Output exactly, and only, the lines below from the one with "Table 6. Policy entries and netizens’attitude" down to the one with "Figure 1. Workflow of the". Include both end lines and no pictures.

Top of Supplied information

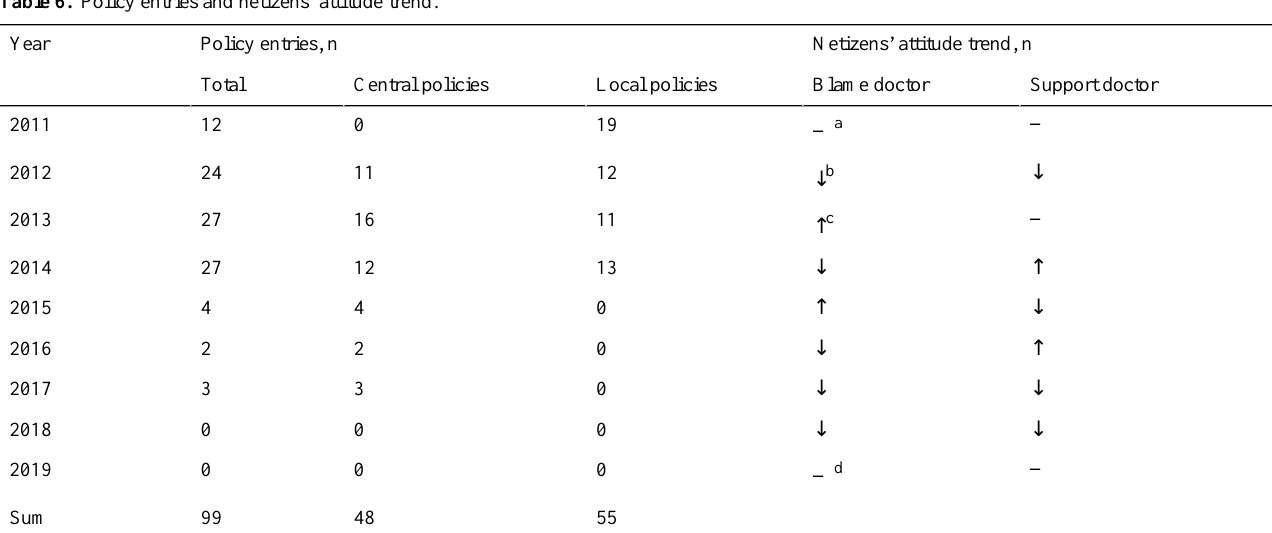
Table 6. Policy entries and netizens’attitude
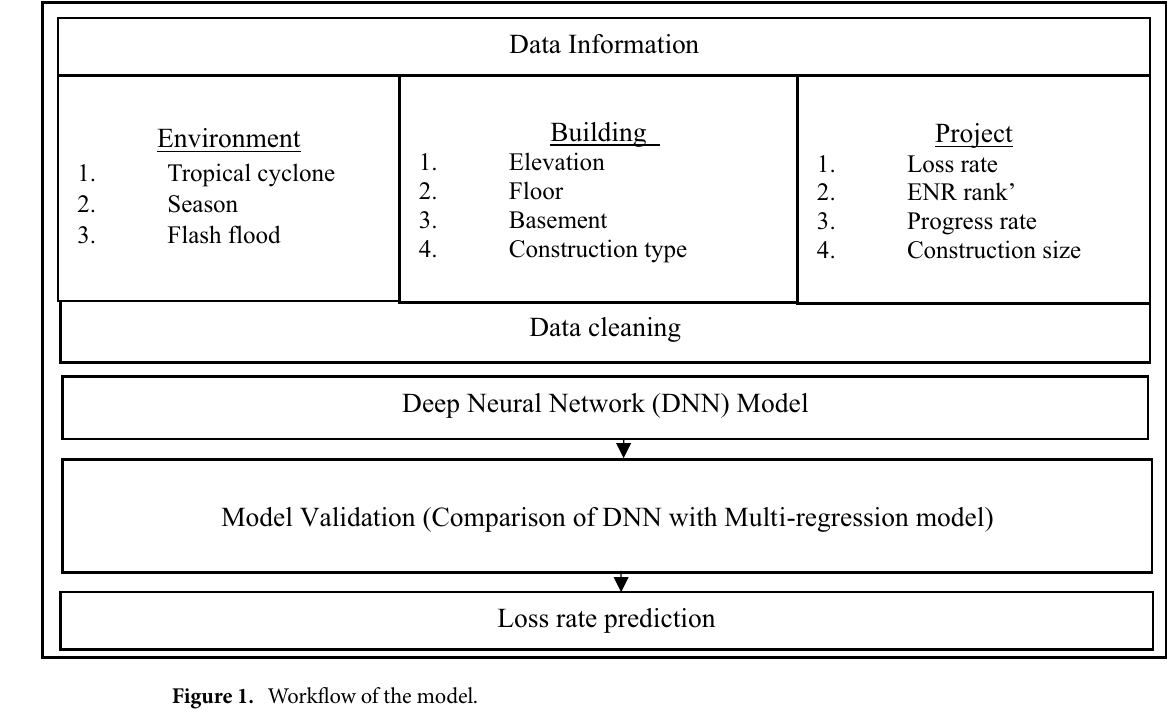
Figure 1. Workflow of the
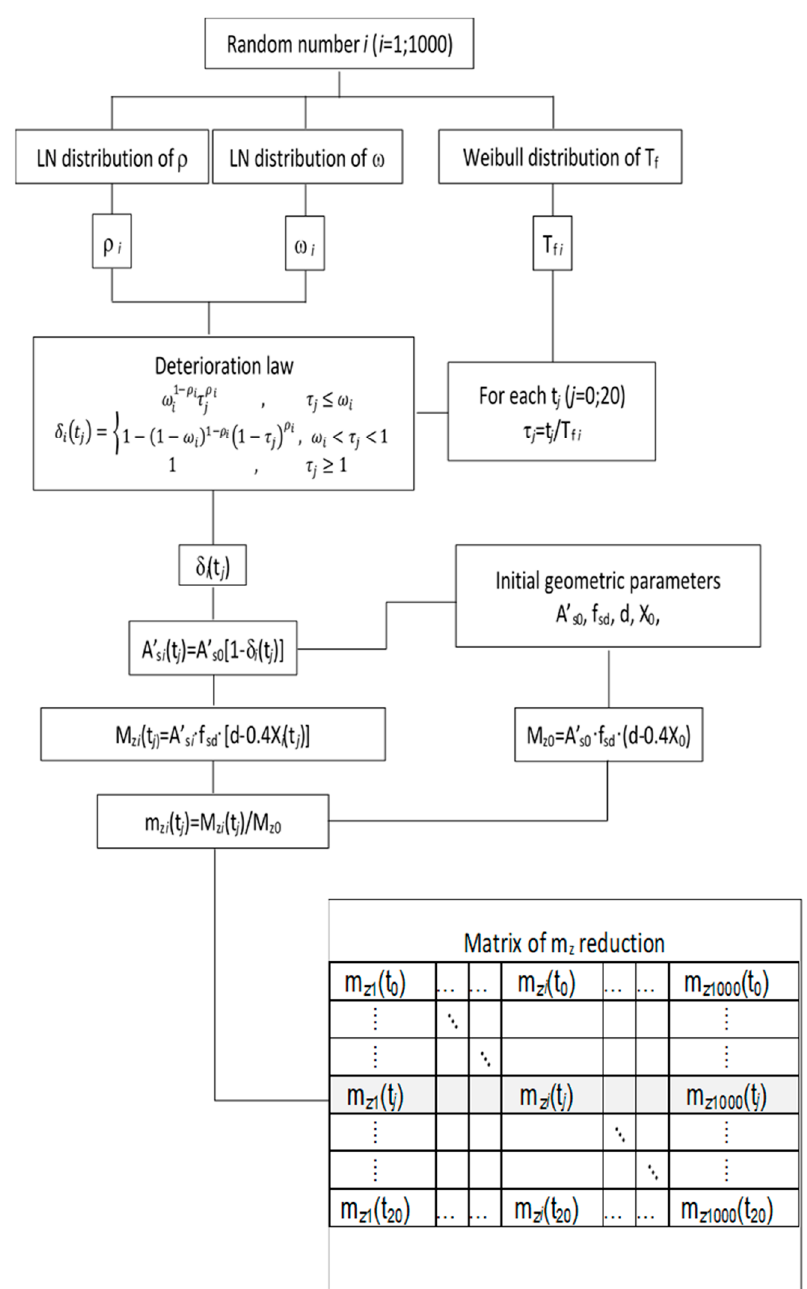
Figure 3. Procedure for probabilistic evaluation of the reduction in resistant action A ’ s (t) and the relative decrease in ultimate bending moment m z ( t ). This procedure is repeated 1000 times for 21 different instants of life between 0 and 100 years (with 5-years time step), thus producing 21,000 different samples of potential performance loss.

Bottom of Supplied information
Top of Supplied information

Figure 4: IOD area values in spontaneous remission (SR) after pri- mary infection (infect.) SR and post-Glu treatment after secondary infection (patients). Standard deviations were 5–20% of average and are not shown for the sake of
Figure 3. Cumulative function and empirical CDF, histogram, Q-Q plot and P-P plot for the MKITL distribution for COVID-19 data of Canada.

Bottom of Supplied information

## Written solution
Table 6. Policy entries and netizens’attitude
Figure 1. Workflow of the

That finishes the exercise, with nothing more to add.